Go over the material below and report every line that contains the word "https".

** Opening Material supplied block **

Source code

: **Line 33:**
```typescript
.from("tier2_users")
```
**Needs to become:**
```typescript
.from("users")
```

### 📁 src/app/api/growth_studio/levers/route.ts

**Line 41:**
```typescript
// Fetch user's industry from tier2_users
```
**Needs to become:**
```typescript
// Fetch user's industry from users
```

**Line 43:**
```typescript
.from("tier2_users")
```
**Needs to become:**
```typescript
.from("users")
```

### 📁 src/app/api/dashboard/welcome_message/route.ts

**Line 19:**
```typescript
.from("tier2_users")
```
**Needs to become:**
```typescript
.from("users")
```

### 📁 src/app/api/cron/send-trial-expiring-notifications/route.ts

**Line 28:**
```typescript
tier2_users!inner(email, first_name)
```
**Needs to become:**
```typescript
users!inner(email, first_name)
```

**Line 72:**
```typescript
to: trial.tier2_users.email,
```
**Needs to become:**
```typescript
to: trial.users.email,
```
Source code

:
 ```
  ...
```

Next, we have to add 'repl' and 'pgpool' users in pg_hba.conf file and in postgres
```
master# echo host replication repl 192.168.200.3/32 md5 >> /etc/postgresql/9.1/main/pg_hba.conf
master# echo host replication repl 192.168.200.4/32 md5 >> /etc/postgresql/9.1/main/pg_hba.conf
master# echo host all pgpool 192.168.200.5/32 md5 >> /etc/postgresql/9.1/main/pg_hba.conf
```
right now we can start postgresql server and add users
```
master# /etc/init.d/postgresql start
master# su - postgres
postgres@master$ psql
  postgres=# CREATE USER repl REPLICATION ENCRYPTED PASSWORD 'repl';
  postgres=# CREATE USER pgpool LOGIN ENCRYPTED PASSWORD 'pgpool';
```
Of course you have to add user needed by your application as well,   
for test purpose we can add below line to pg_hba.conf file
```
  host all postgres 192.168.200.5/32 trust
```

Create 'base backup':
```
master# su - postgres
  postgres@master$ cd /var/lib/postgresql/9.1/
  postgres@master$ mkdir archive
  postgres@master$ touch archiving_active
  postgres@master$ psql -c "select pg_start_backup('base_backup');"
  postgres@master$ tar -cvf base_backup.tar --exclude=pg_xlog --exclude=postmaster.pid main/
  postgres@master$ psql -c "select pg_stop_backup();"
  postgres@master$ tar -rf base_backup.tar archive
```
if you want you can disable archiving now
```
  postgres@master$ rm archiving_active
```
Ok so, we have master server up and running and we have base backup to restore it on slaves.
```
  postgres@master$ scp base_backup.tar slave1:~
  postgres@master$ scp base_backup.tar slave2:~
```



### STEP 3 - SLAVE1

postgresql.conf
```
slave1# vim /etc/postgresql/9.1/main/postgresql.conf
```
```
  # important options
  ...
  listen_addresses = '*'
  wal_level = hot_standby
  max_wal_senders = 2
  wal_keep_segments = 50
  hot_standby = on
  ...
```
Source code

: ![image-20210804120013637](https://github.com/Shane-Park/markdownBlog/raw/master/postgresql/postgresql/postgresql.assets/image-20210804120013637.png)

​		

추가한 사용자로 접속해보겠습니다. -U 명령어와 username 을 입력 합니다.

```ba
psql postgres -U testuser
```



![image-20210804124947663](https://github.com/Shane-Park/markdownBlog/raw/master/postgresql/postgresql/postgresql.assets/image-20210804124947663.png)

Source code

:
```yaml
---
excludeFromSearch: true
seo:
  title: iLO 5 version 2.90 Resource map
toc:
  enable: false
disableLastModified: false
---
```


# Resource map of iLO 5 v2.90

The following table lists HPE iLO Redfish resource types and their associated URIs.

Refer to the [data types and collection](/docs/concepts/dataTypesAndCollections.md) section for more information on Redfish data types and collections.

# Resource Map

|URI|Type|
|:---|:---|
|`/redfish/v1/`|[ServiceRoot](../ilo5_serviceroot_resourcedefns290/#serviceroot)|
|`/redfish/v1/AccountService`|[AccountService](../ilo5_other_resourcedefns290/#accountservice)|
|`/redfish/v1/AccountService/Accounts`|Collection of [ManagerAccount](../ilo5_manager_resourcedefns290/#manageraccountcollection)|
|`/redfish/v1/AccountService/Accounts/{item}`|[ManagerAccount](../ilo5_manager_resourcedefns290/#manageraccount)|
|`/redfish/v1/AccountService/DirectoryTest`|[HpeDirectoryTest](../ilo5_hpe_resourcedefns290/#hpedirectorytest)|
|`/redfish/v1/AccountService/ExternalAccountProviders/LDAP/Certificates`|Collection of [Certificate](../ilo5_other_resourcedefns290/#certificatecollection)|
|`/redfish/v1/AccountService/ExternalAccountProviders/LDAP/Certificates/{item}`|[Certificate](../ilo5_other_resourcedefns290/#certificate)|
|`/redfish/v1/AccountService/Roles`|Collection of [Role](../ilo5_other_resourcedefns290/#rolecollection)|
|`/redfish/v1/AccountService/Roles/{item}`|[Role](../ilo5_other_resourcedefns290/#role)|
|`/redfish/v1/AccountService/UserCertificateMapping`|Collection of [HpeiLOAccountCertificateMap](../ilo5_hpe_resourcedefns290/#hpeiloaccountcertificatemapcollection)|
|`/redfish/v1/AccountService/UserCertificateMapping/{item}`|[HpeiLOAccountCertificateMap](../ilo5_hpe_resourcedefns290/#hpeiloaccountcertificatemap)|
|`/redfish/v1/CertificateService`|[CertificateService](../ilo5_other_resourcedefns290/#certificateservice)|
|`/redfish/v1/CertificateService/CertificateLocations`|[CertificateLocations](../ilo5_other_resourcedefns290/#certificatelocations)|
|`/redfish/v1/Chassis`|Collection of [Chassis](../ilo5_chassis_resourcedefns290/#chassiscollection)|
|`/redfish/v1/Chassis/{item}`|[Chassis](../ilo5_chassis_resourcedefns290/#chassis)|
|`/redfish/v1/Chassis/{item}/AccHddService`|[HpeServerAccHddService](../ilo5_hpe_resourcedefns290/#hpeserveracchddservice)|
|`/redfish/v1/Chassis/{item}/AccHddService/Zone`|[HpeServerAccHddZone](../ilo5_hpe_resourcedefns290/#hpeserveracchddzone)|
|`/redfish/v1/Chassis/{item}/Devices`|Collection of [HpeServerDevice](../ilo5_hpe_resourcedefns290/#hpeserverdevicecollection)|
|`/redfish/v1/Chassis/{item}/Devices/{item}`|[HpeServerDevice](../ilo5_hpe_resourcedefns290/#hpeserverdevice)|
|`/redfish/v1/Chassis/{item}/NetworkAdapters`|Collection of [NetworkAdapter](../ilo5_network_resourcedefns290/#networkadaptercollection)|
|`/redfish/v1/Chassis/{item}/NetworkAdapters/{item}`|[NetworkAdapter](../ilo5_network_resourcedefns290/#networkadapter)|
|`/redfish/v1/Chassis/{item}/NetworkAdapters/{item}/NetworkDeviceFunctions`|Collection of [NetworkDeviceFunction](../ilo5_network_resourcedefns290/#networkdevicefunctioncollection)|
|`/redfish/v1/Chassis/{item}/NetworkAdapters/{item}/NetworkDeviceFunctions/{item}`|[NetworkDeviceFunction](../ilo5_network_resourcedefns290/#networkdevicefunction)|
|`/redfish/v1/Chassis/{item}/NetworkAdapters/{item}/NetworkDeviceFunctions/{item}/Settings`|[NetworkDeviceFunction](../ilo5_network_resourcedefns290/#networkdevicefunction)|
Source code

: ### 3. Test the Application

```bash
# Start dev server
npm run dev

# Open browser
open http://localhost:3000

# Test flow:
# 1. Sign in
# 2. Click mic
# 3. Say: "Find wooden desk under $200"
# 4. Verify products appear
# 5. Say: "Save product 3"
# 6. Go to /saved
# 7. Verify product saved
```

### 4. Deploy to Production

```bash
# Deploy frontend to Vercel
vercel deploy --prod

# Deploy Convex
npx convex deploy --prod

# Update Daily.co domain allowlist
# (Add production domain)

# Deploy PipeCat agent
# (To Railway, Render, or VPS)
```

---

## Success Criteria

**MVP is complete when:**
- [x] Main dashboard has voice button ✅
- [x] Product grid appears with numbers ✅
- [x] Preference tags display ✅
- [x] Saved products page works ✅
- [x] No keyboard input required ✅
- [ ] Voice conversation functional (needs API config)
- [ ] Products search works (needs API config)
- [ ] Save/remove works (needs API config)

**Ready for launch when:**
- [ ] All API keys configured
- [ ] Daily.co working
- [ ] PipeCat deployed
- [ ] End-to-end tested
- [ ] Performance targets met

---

** Closing Material supplied block **

[Output for this task]:
: ![image-20210804120013637](https://github.com/Shane-Park/markdownBlog/raw/master/postgresql/postgresql/postgresql.assets/image-20210804120013637.png)
![image-20210804124947663](https://github.com/Shane-Park/markdownBlog/raw/master/postgresql/postgresql/postgresql.assets/image-20210804124947663.png)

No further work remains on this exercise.